Lea Stafford: Uplifting Black wedding and event professionals

Lea Stafford wanted to do something about being the only Black professional in the room and “not being accepted as an equal contributor” in an overwhelmingly white industry.

“I thought to myself, something this heavy on my heart can’t possibly be a singular experience. There have to be other event professionals feeling this way”—a conviction that led Stafford, a California-based, event planner, producer and designer, to found Ethos West Collective in 2019.

Ethos West Collective aims to uplift and provide a platform for Black professionals in the wedding and events industries. They have been featured in the New York Times, Harper’s Bazaar, Martha Stewart Weddings, Vogue and other major publications, and their Instagram feed is a moveable feast of talent—florists, photographers, designers, planners, stationery artists and others with the skills to make the big day unforgettable. “We hope to establish and maintain relationships and partnerships with industry professionals and publications,” Stafford told marthastewart.com. “My hope is that these relationships will lead to some beautiful and impactful work.”

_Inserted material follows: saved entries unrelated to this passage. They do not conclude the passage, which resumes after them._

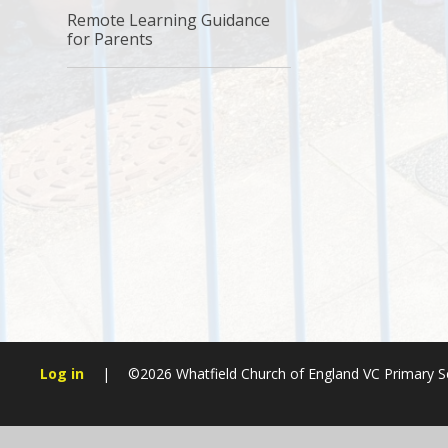
Remote Learning Guidance
for Parents
Log in
|
©2026 Whatfield Church of England VC Primary 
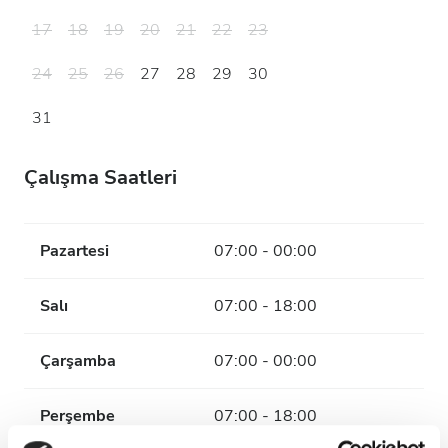
17
18
19
20
21
22
23
24
25
26
27
28
29
30
31
Çalışma Saatleri
Pazartesi
07:00 - 00:00
Salı
07:00 - 18:00
Çarşamba
07:00 - 00:00
Perşembe
07:00 - 18:00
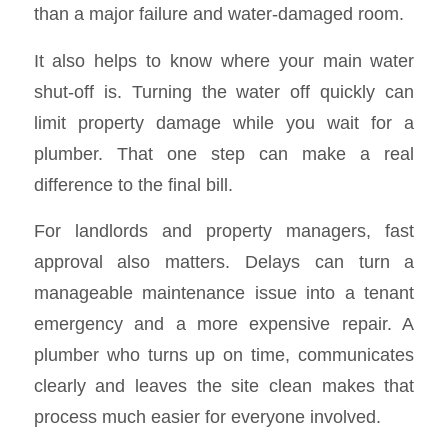
than a major failure and water-damaged room.
It also helps to know where your main water
shut-off is. Turning the water off quickly can
limit property damage while you wait for a
plumber. That one step can make a real
difference to the final bill.
For landlords and property managers, fast
approval also matters. Delays can turn a
manageable maintenance issue into a tenant
emergency and a more expensive repair. A
plumber who turns up on time, communicates
clearly and leaves the site clean makes that
process much easier for everyone involved.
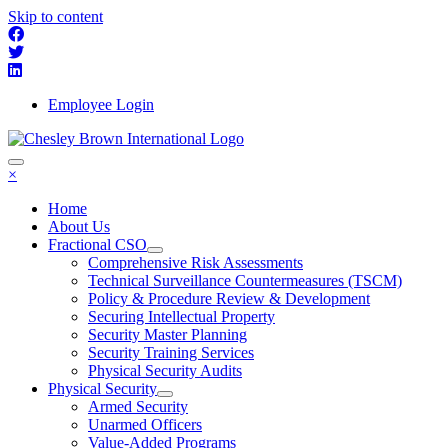
Skip to content
Employee Login
×
Home
About Us
Fractional CSO
Comprehensive Risk Assessments
Technical Surveillance Countermeasures (TSCM)
Policy & Procedure Review & Development
Securing Intellectual Property
Security Master Planning
Security Training Services
Physical Security Audits
Physical Security
Armed Security
Unarmed Officers
Value-Added Programs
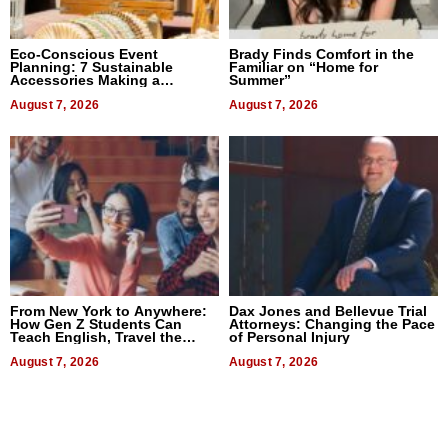
Eco-Conscious Event
Brady Finds Comfort in the
Planning: 7 Sustainable
Familiar on “Home for
Accessories Making a
Summer”
Difference in 2026
August 7, 2026
August 7, 2026
From New York to Anywhere:
Dax Jones and Bellevue Trial
How Gen Z Students Can
Attorneys: Changing the Pace
Teach English, Travel the
of Personal Injury
World, and Get Paid
August 7, 2026
August 7, 2026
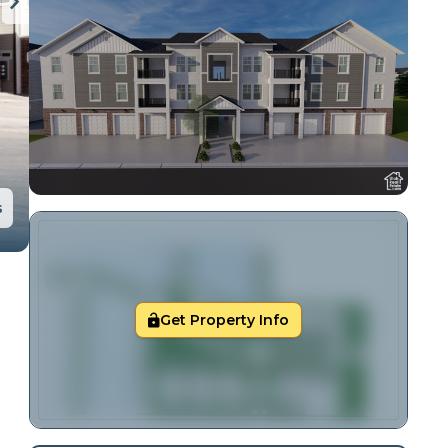
s
Get Property Info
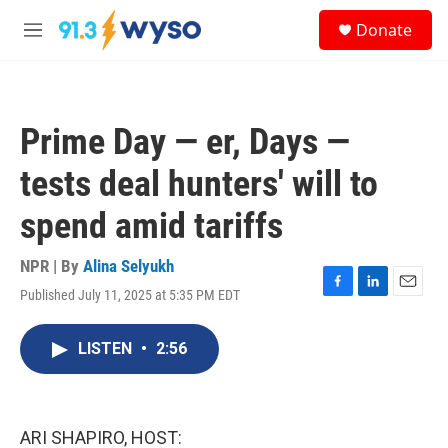
Skip to main content
S
Donate
e
M
a
e
r
n
c
u
h
Prime Day — er, Days —
u
e
tests deal hunters' will to
r
y
spend amid tariffs
NPR | By
Alina Selyukh
Published July 11, 2025 at 5:35 PM EDT
F
L
E
a
i
m
c
n
a
LISTEN
•
2:56
e
k
i
b
e
l
o
d
o
I
k
n
ARI SHAPIRO, HOST:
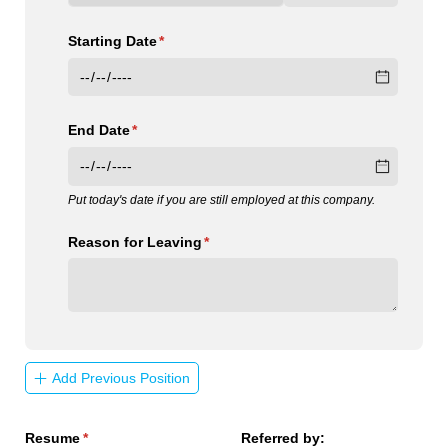
Starting Date
(required)
*
End Date
(required)
*
Put today's date if you are still employed at this company.
Reason for Leaving
(required)
*
Add Previous Position
Resume
(required)
*
Referred by:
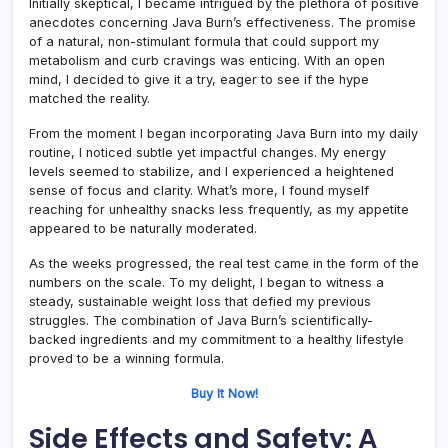
Initially skeptical, I became intrigued by the plethora of positive
anecdotes concerning Java Burn’s effectiveness. The promise
of a natural, non-stimulant formula that could support my
metabolism and curb cravings was enticing. With an open
mind, I decided to give it a try, eager to see if the hype
matched the reality.
From the moment I began incorporating Java Burn into my daily
routine, I noticed subtle yet impactful changes. My energy
levels seemed to stabilize, and I experienced a heightened
sense of focus and clarity. What’s more, I found myself
reaching for unhealthy snacks less frequently, as my appetite
appeared to be naturally moderated.
As the weeks progressed, the real test came in the form of the
numbers on the scale. To my delight, I began to witness a
steady, sustainable weight loss that defied my previous
struggles. The combination of Java Burn’s scientifically-
backed ingredients and my commitment to a healthy lifestyle
proved to be a winning formula.
Buy It Now!
Side Effects and Safety: A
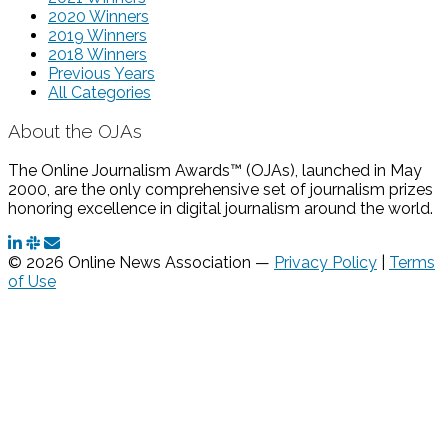
2020 Winners
2019 Winners
2018 Winners
Previous Years
All Categories
About the OJAs
The Online Journalism Awards™ (OJAs), launched in May
2000, are the only comprehensive set of journalism prizes
honoring excellence in digital journalism around the world.
© 2026 Online News Association —
Privacy Policy
|
Terms
of Use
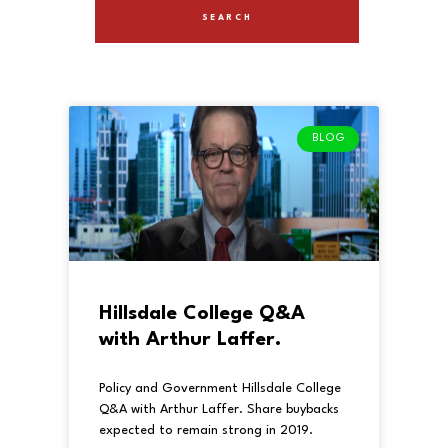
BLOG
Hillsdale College Q&A
with Arthur Laffer.
Policy and Government Hillsdale College
Q&A with Arthur Laffer. Share buybacks
expected to remain strong in 2019.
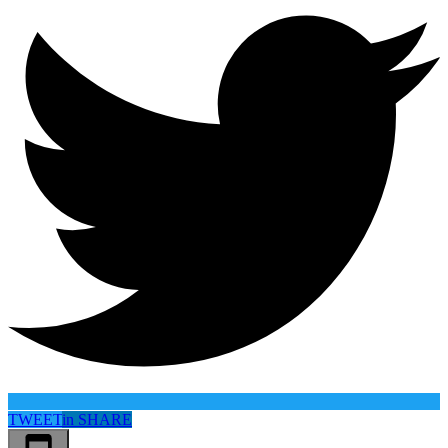
TWEET
in
SHARE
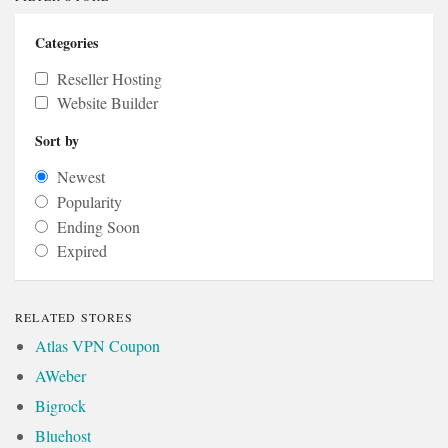
Categories
Reseller Hosting
Website Builder
Sort by
Newest
Popularity
Ending Soon
Expired
RELATED STORES
Atlas VPN Coupon
AWeber
Bigrock
Bluehost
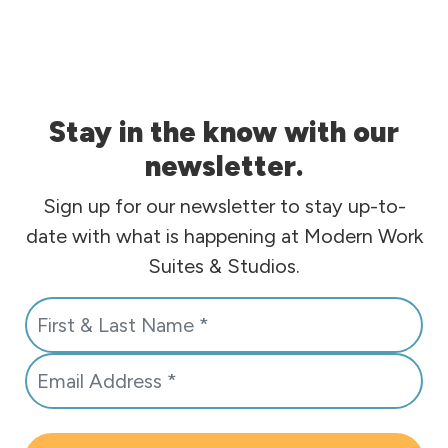
Stay in the know with our
newsletter.
Sign up for our newsletter to stay up-to-
date with what is happening at Modern Work
Suites & Studios.
N
a
E
m
m
e
a
*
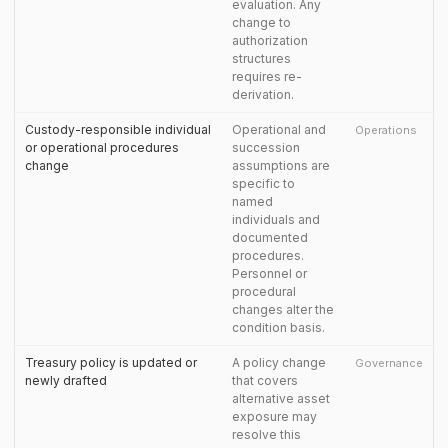
evaluation. Any
change to
authorization
structures
requires re-
derivation.
Custody-responsible individual
Operational and
Operations
or operational procedures
succession
change
assumptions are
specific to
named
individuals and
documented
procedures.
Personnel or
procedural
changes alter the
condition basis.
Treasury policy is updated or
A policy change
Governance
newly drafted
that covers
alternative asset
exposure may
resolve this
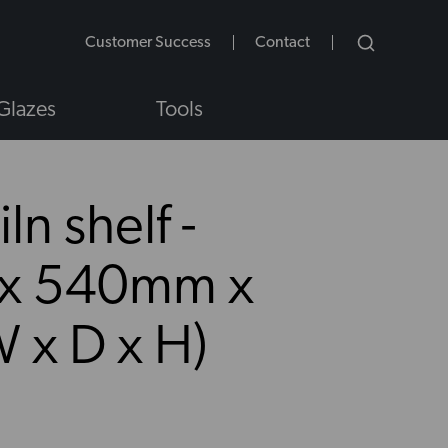
Customer Success
Contact
Glazes
Tools
ln shelf -
x 540mm x
NS
 x D x H)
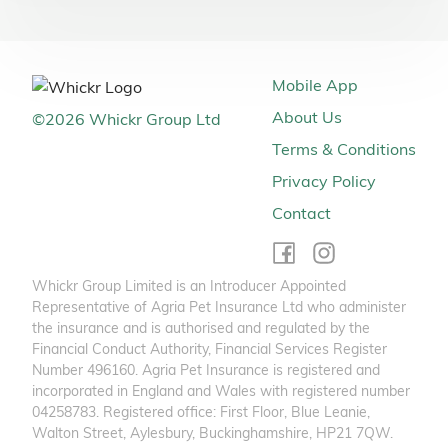
Mobile App
About Us
©
2026
Whickr Group Ltd
Terms & Conditions
Privacy Policy
Contact
Whickr Group Limited is an Introducer Appointed
Representative of Agria Pet Insurance Ltd who administer
the insurance and is authorised and regulated by the
Financial Conduct Authority, Financial Services Register
Number 496160. Agria Pet Insurance is registered and
incorporated in England and Wales with registered number
04258783. Registered office: First Floor, Blue Leanie,
Walton Street, Aylesbury, Buckinghamshire, HP21 7QW.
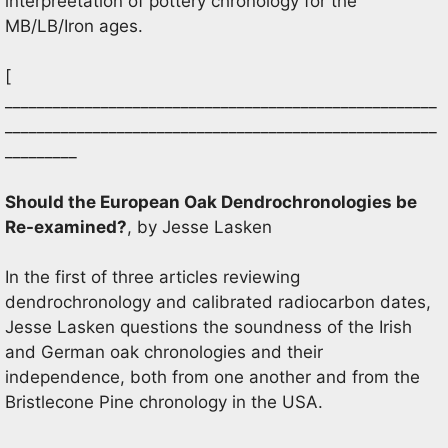
interpreetation of pottery chronology for the
MB/LB/Iron ages.
[
______________________________________________________
______________________________________________________
_________
Should the European Oak Dendrochronologies be
Re-examined?
, by Jesse Lasken
In the first of three articles reviewing
dendrochronology and calibrated radiocarbon dates,
Jesse Lasken questions the soundness of the Irish
and German oak chronologies and their
independence, both from one another and from the
Bristlecone Pine chronology in the USA.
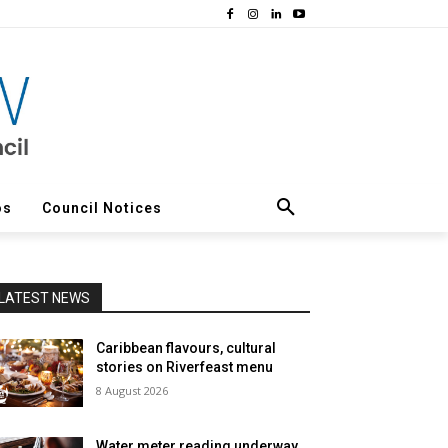
os
Council Notices
LATEST NEWS
Caribbean flavours, cultural
stories on Riverfeast menu
8 August 2026
Water meter reading underway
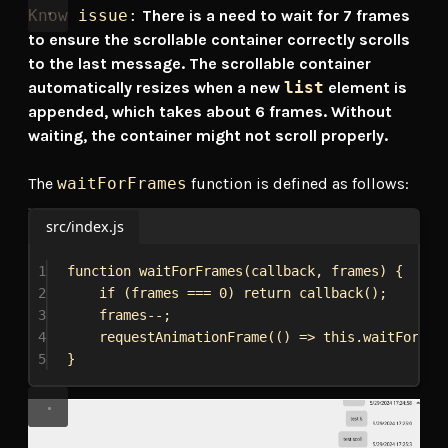
Know issue:
There is a need to wait for 7 frames
to ensure the scrollable container correctly scrolls
to the last message. The scrollable container
automatically resizes when a new
list
element is
appended, which takes about 6 frames. Without
waiting, the container might not scroll properly.
The
waitForFrames
function is defined as follows:
src/index.js
1
function
waitForFrames
(
callback
, 
frames
) {
2
if
 (
frames
 === 
0
) 
return
callback
();
3
frames
--;
4
requestAnimationFrame
(() 
=>
this
.
waitForFra
5
}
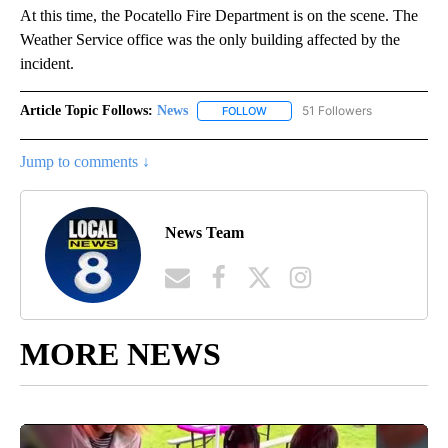
At this time, the Pocatello Fire Department is on the scene. The
Weather Service office was the only building affected by the
incident.
Article Topic Follows:
News
51 Followers
FOLLOW
FOLLOW "NEWS" TO RECEIVE NOT
Jump to comments ↓
News Team
MORE NEWS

Reena Maheshwari: Making needed space for multicultural weddings

When Reena Maheshwari was getting ready for her wedding in 2019, she didn’t see herself or her husband. “My wedding was Indian and Nigerian. My husband is Catholic, and I’m Hindu. We were really trying to bring in different elements of our cultures and really combine it into one day,” Maheshwari told Kare 11 in Minneapolis. “I just felt like they weren’t geared for me. It’s very much geared towards a white American.”

Embracing her entrepreneurial spirit, she set out to solve the problem herself. Her Minneapolis-based company, Kahani Events & Design, offers rentals, design, planning and consultation for cultural and multicultural weddings. “I do see a trend for people wanting to blend customs together,” she says. “One, to save time and save money, but more to just create a very unique and custom celebration for themselves.” Maheshwari also recently launched Colorful Weddings, a collective that helps couples find BIPOC (Black, Indigenous and people of color) and multicultural wedding vendors; the first Colorful Weddings Fair was held in March. Maheshwari says interest from vendors has been immediate. “It was just such an overwhelming response from a lot of vendors that, ‘we want this, and we need this,’” she told Kare 11.

Erina Ardianto and Veronyca Kwan: Wedding shoe designers celebrate diversity

In 2016, Erina Ardianto and Veronyca Kwan decided to form a company that would fill a small yet crucial void in the wedding market: comfortable shoes. Their company Bella Belle Shoes makes shoes for brides that are pretty enough for the big day, while being comfortable enough for 12 hours of posing and partying. The triple-padded shoes are handcrafted with embroidery, bows, and fine lace and have become a favorite for brides seeking elegance and comfort.

They work with couples and brides from a wide range of cultural backgrounds, featuring them on their popular Instagram account. “We post a lot of content that celebrates cultural diversity, such as traditional wedding dresses from different cultures, how colors signify different meanings in different cultures, and century-old traditions that are still being practiced today,” the Indonesian-Chinese duo told Brides.com for a feature on AAPI wedding professionals. “This is a great way for us to pay homage to different roots and traditions, and it always gets a phenomenal response from our audience.”